A ciência trava uma incansável guerra contra minúsculos e letais inimigos da raça humana. Transportando para a realidade as mais aterradoras obras de ficção, os vírus e as bactérias estão redefinindo o significado da palavra hipocondria. Hoje, não há mais limites nem excessos nas preocupações com ameaças à saúde. Ainda distante do Brasil, mas nem por isso menos preocupante e assustador, o H5N1, o vírus da gripe aviária, contagiava apenas aves e porcos. Isso até 1997, quando em Hong Kong, de alguma maneira, atravessou a fronteira que separa as espécies e começou também a infectar humanos. Reapareceu em 2003 na Coréia do Sul e se espalhou pela Ásia. A gravidade é tal que os governos do mundo se equipam para evitar uma pandemia.

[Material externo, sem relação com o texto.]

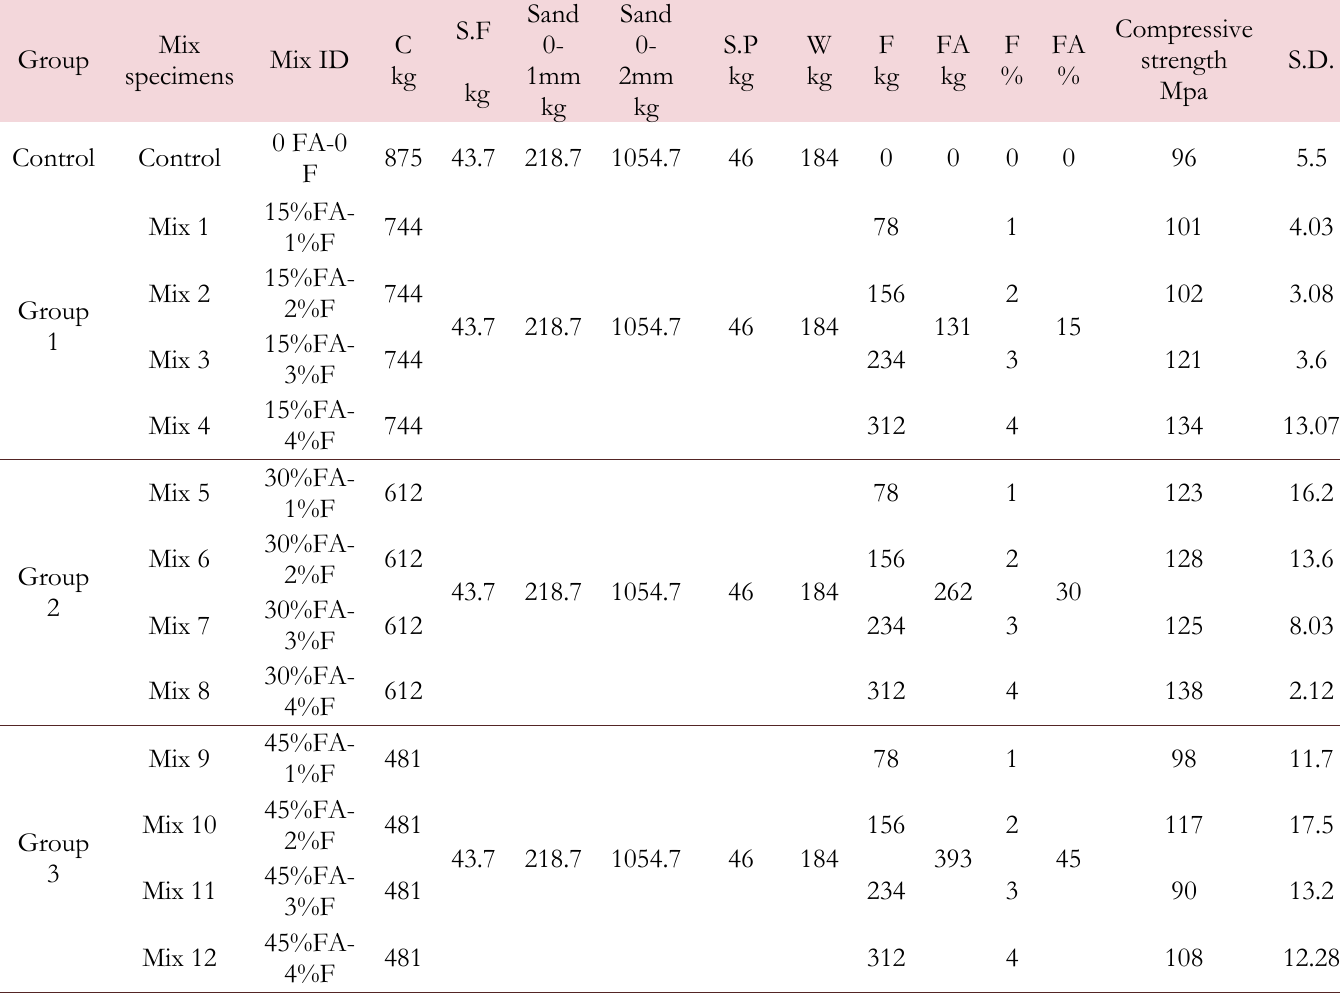
Table 3: Mix content of the tested thirteen beams. C: Cement, SF: Silica fume, S.P.: Superplasticizer, W: water, F: Steel fiber, FA: Fly ash, and S.D.: Standard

Também letal, mas sem os riscos de uma pandemia, a febre maculosa já fez quatro vítimas fatais no Brasil. Ela é provocada por uma bactéria, a Rickettsia rickettsii, que tem o carrapato-estrela como hospedeiro. Uma de suas vítimas foi mordida quando cuidava do stress e percorria uma bucólica trilha de montanha em uma pousada em Itaipava, no Rio de Janeiro.

Todo o cuidado é pouco. Mas mesmo assim há quem pouco cuide. Esta semana,
o descuido causou a morte da menina Bruna Torres de Oliveira, de apenas nove anos, em um hotel paradisíaco, em Pernambuco. Bruna foi uma das 21 pessoas atingidas por um surto de infecção alimentar. E aí vem o descuido: investigações comprovaram que os alimentos eram armazenados no hotel sob temperaturas favoráveis à proliferação de bactérias. Presume-se que ela foi vítima da bactéria shigella em associação com o vírus rotavírus. Ambos transmitidos por água ou alimentos contaminados.

Mas não é só a saúde que requer cuidados. Também descuidados têm sido,
através da história, os povos ricos em relação aos mais pobres. Frutos desta semente cruel, o preconceito e a indiferença são regidos pelo egoísmo e pela ganância. E foram o preconceito e a indiferença os causadores dos graves distúrbios que obrigaram o governo francês a implantar o toque de recolher nas periferias de Paris e em várias cidades da França. Reagindo ao vírus do preconceito e da indiferença, os jovens excluídos dos subúrbios, na sua maioria imigrantes, incendiaram desde o dia 27 de outubro quase oito mil carros e já causaram uma morte. E, como bactérias criadas na alta temperatura da intolerância, os violentos protestos estão se espalhando pela Europa.

É bom que os governos sejam menos descuidados e se preparem para que isso não se torne uma pandemia. E a terapia é óbvia: que se criem vacinas contra o preconceito e a indiferença. Isso vale para o mundo e também, é óbvio, para o Brasil.